US President Barack Obama vowed Saturday that irresponsible budgets were a thing of the past as he promised bold action to help the United States emerge from the current economic crisis stronger than before. In his weekly radio address, Obama said his administration had inherited a 1.3-trillion-dollar budget deficit - and a budgeting process that he called "irresponsible as it is unsustainable."
He argued that for years Washington as well as Wall Street had used accounting tricks to conceal real costs of programmes. "These kinds of irresponsible budgets - and inexcusable practices - are now in the past," the president said. "For the first time in many years, my administration has produced a budget that represents an honest reckoning of where we are and where we need to go." Last month, the Obama administration rolled out an audacious 3.55-trillion-dollar budget proposal that bristles with economic reforms and spending on healthcare, climate change and education.
The plan includes more than 600 billion dollars over 10 years for a "down payment" on healthcare reform and a similar annual sum for defence. Obama is to fulfill a campaign pledge to raise taxes on Americans earning more than 250,000 dollars a year from 35 percent to just under 40 percent, yielding some two trillion dollars over ten years.

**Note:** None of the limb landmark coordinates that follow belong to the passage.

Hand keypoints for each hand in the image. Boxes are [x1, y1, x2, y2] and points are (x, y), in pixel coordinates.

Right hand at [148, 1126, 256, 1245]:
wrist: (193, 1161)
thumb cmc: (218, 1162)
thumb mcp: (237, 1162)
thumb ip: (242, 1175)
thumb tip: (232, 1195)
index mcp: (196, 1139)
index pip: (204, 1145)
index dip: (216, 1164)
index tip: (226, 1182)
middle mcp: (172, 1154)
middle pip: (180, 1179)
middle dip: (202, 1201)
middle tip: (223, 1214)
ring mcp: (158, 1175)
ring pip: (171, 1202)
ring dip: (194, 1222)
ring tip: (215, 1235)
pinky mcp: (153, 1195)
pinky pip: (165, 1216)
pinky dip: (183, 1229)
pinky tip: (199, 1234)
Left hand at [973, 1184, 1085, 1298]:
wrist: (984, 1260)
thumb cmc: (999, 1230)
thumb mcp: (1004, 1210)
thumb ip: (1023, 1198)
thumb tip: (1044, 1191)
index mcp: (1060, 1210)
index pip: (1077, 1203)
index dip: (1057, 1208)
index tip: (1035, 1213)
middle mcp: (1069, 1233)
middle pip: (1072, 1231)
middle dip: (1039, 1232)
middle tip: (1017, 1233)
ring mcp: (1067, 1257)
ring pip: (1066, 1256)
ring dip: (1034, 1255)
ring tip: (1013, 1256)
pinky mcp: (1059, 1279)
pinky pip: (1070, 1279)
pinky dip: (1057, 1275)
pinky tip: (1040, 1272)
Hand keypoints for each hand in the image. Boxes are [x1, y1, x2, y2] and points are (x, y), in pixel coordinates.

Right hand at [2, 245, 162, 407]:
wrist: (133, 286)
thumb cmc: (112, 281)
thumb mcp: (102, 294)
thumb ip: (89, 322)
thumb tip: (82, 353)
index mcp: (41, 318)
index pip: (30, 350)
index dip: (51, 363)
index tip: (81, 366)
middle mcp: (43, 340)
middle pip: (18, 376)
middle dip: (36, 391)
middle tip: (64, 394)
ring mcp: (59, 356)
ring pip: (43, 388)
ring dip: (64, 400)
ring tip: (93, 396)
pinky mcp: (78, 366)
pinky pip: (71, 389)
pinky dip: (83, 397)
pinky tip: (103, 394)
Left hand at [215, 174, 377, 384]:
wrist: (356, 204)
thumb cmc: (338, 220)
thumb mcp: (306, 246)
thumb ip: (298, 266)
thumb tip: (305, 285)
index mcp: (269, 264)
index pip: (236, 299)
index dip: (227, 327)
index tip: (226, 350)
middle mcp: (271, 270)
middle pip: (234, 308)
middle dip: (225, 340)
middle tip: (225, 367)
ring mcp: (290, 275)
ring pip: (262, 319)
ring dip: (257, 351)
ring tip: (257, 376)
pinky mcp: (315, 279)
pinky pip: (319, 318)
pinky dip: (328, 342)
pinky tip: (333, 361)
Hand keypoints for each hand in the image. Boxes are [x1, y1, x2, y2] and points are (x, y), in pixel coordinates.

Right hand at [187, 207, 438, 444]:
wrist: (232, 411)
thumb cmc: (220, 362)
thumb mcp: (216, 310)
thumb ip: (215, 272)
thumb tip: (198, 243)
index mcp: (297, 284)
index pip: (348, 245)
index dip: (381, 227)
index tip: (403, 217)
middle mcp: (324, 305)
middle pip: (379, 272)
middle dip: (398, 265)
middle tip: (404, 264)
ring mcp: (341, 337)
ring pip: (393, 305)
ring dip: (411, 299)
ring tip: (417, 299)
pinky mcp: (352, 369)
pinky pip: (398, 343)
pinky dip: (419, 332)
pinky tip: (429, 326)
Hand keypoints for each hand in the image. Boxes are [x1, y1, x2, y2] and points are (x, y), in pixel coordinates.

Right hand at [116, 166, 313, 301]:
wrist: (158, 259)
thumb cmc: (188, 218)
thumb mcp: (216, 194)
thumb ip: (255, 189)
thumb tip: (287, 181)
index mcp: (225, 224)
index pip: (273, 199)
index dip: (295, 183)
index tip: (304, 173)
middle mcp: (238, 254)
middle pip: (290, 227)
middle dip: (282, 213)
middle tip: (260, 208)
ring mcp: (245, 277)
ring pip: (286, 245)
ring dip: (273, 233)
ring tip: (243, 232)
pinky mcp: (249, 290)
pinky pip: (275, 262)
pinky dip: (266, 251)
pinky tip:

The budget forecasts a 1.750 trillion dollar deficit in fiscal 2009, but foresees that figure falling to 1.171 trillion dollars in 2010. Obama said his proposal "begins to make the hard choices that weve avoided for far too long - a strategy that cuts where we must and invests where we need." He said the blueprint includes two trillion dollars in deficit reduction and reduces discretionary spending for non-defence programmes as a share of the economy by more than 10 percent over the next decade.
Last Wednesday, the president also signed a memorandum that dramatically reforms the way the government awards its contracts, arguing that it will save up to 40 billion dollars each year. In his address, Obama warned that solving the current economic crisis would not be easy, and the country will continue to face difficult days in the months ahead.
"But I also believe that we will get through this - that if we act swiftly and boldly and responsibly, the United States of America will emerge stronger and more prosperous than it was before," the president assured. Obama also noted that it would be impossible to bring the budget deficit down or grow the economy without tackling the skyrocketing cost of health care. On Thursday, the president held a White House summit on healthcare, bringing together doctors, nurses, lawmakers and business groups to launch the politically perilous process of driving a reform bill through Congress. More than half of all Americans are covered by health insurance provided by employers, but it is not compulsory and nearly 46 million others have no coverage at all. Under the White House healthcare plan, Americans who have health insurance and want to keep it can do so, though the administration says costs will lower.
A new range of "affordable" health insurance options is envisaged under the Obama plan, which will make insurance firms cover pre-existing conditions and include tax credits to help small businesses provide healthcare to workers.
The initiative would seek to lower the cost of prescription drugs, partly through relaxing rules on the import of medicines from other developed nations, and stop pharmaceutical giants blocking production of generic treatments. "Our ideas and opinions about how to achieve this reform will vary, but our goal must be the same: quality, affordable healthcare for every American that no longer overwhelms the budgets of families, businesses, and our government," Obama pointed out.